Output the entries exactly as they appear. Pictures should not be included.

────────────────────────────────────────

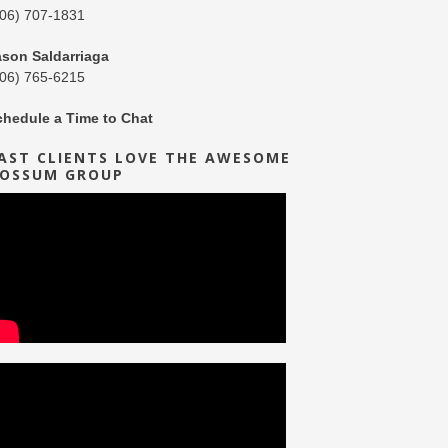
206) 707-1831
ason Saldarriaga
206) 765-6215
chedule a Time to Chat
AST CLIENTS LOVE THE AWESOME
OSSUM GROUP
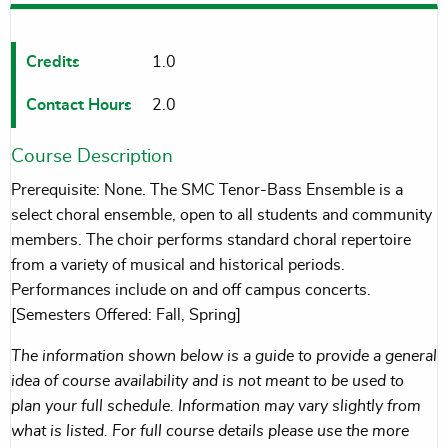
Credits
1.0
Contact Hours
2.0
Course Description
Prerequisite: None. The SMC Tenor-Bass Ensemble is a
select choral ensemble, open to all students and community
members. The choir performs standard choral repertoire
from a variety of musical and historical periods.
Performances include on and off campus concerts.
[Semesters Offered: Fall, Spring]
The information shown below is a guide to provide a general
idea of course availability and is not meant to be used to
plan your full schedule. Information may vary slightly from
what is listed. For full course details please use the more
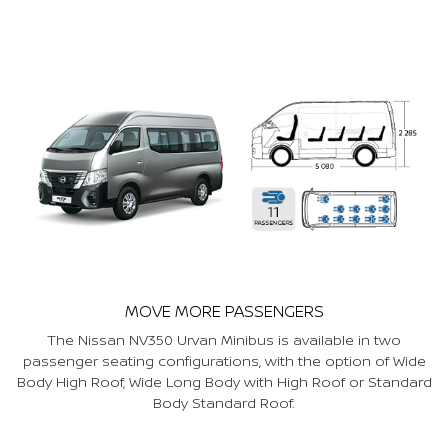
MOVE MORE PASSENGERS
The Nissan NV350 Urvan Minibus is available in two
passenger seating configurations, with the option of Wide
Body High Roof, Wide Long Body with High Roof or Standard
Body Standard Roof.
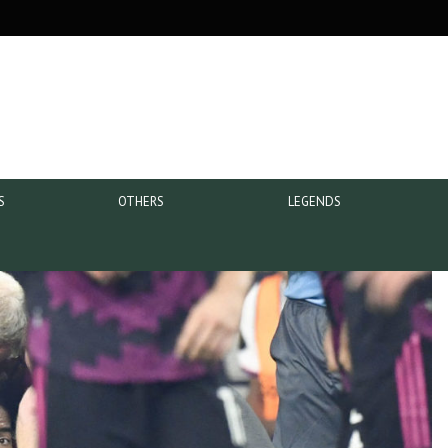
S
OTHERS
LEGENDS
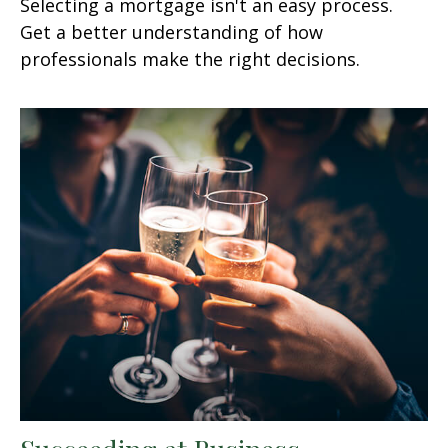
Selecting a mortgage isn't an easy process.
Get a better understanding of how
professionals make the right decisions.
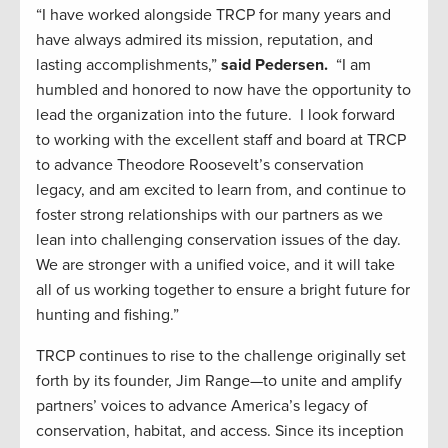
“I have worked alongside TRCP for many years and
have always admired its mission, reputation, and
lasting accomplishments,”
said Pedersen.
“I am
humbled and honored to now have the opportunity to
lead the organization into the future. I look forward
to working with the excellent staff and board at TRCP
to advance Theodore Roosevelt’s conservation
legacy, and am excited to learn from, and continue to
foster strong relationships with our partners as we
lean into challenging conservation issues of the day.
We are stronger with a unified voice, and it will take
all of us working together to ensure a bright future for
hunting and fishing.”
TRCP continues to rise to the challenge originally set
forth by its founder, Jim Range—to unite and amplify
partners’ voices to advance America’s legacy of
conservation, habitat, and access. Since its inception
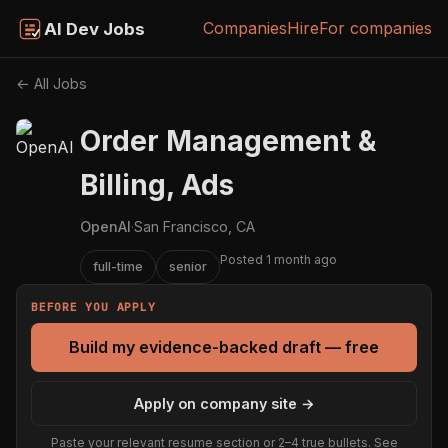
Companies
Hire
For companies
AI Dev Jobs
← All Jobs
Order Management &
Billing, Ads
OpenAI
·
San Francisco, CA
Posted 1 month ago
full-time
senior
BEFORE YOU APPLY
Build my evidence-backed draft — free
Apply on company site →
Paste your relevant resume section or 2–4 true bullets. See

────────────────────────────────────────

**RESPONSE**
206) 707-1831
ason Saldarriaga
206) 765-6215
chedule a Time to Chat
AST CLIENTS LOVE THE AWESOME
OSSUM GROUP
Credits
1.0
Contact Hours
2.0
Course Description
Prerequisite: None. The SMC Tenor-Bass Ensemble is a
select choral ensemble, open to all students and community
members. The choir performs standard choral repertoire
from a variety of musical and historical periods.
Performances include on and off campus concerts.
[Semesters Offered: Fall, Spring]
The information shown below is a guide to provide a general
idea of course availability and is not meant to be used to
plan your full schedule. Information may vary slightly from
what is listed. For full course details please use the more
MOVE MORE PASSENGERS
The Nissan NV350 Urvan Minibus is available in two
passenger seating configurations, with the option of Wide
Body High Roof, Wide Long Body with High Roof or Standard
Body Standard Roof.
S
OTHERS
LEGENDS
Selecting a mortgage isn't an easy process.
Get a better understanding of how
professionals make the right decisions.
“I have worked alongside TRCP for many years and
have always admired its mission, reputation, and
lasting accomplishments,”
said Pedersen.
“I am
humbled and honored to now have the opportunity to
lead the organization into the future. I look forward
to working with the excellent staff and board at TRCP
to advance Theodore Roosevelt’s conservation
legacy, and am excited to learn from, and continue to
foster strong relationships with our partners as we
lean into challenging conservation issues of the day.
We are stronger with a unified voice, and it will take
all of us working together to ensure a bright future for
hunting and fishing.”
TRCP continues to rise to the challenge originally set
forth by its founder, Jim Range—to unite and amplify
partners’ voices to advance America’s legacy of
conservation, habitat, and access. Since its inception
Companies
Hire
For companies
AI Dev Jobs
← All Jobs
Order Management &
Billing, Ads
OpenAI
·
San Francisco, CA
Posted 1 month ago
full-time
senior
BEFORE YOU APPLY
Build my evidence-backed draft — free
Apply on company site →
Paste your relevant resume section or 2–4 true bullets. See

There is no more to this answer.